Breach of act Data sent to an incorrect recipient.
Inappropriate organisational and technical measures.
Known or should have known Following the previous breach the risk was clear, but insufficient measures were taken to prevent this second breach.
Likely to cause damage or distress Data related to a child and has the potential for misuse.

Richard Dominic Preston

What

Loss of personal data.

How much

Unknown.

Why

Theft of an unencrypted laptop from the data controller’s home.

Regulator

ICO

Regulatory action

Undertaking issued to ensure that all portable media devices used to store personal data are encrypted to a sufficient standard.

Reason for action

Although much of the data on the laptop would have been in the public domain, it included email correspondence relating to legal cases.

When

06 December 2011.

Links

View PDF of the Richard Dominic Preston Undertaking (Via ICO Website)

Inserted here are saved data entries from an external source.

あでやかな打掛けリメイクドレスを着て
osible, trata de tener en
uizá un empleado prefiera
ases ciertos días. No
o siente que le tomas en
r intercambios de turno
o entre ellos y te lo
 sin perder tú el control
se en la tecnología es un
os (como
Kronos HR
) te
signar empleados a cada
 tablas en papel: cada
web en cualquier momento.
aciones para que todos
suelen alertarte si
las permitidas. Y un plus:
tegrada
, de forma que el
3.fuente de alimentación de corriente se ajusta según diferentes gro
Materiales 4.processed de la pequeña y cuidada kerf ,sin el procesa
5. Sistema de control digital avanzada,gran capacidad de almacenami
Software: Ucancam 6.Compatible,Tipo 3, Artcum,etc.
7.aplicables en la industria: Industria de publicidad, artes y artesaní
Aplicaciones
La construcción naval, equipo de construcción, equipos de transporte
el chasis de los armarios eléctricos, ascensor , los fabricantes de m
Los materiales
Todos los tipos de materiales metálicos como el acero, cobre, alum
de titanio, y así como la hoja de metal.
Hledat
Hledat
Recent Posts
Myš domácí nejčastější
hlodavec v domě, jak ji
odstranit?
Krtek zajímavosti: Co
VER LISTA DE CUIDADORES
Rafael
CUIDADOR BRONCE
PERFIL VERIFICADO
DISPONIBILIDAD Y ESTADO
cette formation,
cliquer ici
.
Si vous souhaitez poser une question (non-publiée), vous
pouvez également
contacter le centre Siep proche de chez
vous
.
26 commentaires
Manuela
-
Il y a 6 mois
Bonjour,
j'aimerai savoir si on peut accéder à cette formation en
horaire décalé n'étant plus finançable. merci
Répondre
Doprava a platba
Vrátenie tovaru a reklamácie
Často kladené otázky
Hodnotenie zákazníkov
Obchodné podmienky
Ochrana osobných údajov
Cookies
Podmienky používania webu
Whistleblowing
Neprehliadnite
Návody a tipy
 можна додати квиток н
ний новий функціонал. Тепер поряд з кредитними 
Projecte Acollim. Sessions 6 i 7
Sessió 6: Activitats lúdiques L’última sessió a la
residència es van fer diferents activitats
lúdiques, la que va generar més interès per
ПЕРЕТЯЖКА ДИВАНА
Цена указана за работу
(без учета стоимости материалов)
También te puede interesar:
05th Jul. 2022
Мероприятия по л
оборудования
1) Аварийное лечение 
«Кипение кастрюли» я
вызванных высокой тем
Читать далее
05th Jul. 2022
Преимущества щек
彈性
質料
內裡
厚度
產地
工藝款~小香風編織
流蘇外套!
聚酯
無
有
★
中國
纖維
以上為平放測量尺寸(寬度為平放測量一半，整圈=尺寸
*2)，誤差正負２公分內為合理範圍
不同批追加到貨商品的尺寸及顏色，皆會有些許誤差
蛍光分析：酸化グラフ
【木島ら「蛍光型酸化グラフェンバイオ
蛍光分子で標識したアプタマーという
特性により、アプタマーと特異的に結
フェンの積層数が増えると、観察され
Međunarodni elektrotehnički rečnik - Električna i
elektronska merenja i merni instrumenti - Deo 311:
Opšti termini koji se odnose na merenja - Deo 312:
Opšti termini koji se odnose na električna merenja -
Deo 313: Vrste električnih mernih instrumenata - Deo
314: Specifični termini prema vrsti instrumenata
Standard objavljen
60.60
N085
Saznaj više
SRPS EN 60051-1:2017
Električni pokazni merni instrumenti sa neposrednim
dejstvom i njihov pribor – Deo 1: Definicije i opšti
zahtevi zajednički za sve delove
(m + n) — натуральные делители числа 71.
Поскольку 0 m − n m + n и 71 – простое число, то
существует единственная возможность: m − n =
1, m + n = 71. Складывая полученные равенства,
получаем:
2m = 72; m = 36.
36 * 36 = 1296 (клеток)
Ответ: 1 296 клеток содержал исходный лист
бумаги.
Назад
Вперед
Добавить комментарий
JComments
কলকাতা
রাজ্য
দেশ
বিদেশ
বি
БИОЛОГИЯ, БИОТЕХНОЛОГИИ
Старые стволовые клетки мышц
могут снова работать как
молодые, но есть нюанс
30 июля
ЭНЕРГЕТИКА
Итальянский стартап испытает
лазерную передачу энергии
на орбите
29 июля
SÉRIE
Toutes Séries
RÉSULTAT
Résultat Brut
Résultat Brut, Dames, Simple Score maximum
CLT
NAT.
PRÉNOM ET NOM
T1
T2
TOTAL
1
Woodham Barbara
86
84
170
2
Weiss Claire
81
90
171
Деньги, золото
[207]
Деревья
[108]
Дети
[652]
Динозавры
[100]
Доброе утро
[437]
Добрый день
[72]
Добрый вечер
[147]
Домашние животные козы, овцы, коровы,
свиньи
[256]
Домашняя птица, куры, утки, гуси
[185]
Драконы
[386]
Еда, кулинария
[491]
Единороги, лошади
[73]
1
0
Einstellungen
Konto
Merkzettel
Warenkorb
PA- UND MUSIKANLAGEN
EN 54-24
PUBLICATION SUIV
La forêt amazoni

View PDF of the Richard Dominic Preston Undertaking (Breach Watch Archive)

Alan M Casson & Associates

What

Loss of sensitive personal data.

How much

8,000 records.

Why

Theft of two unencrypted laptops and back up media during a burglary of premises.

Regulator

ICO

Regulatory action

Undertaking issued to ensure that physical security measures are sufficient to prevent unauthorised access to persona data and that all portable media devices must be encrypted to a suitable standard.

Reason for action

While the laptops were kept in a locked cupboard and the backup media in a safe (which was stolen) the data controller was in the process of upgrading their security to include encryption, but the theft occurred before this could be put into practice.

When

06 December 2011.

Links

View PDF of the Alan M Casson & Associates Undertaking (Via ICO Website)

View PDF of the Alan M Casson & Associates Undertaking (Breach Watch Archive)

Godalming College

What

Inappropriate disclosure of sensitive personal data.

How much

Unknown.

Why

An email with an attachment containing sensitive personal data was inadvertently sent to lower-sixth form students rather than their tutors. The email was only intended to contain a link to the attachment.

Regulator

ICO

Regulatory action

Undertaking issued to ensure that any documents containing personal data relating to students will only be provided to staff on a “need to know” basis and will not, in any event, be transmitted via email unless encrypted.

Reason for action

Although efforts were made to delete or recall the email, some students had already saved or forwarded the attachment and some media publicity resulted.

When

06 December 2011.

Links

View PDF of the Godalming College Undertaking (Via ICO Website)

View PDF of the Godalming College Undertaking (Breach Watch Archive)

Worcestershire County Council

Breach details

What Inappropriate disclosure of sensitive personal information.
How much “A large number” of records.
When Unknown
Why A member of staff accidently clicked on an additional contact list while sending out an email intended for internal use and so two spreadsheets containing sensitive personal information were sent to 23 registered care providers.

Regulatory action

Regulator ICO
Action Monetary penalty of £ 80,000
When 28 November 2011

Why the regulator acted

Breach of act Staff were not provided with sufficient training and internal and external email distribution lists were not clearly differentiated.
Inappropriate organisational and technical measures.
Known or should have known Employees routinely dealt with confidential and sensitive personal data and manages should have realised the potential for human error when selecting emails lists.
Likely to cause damage or distress Details of vulnerable young adults.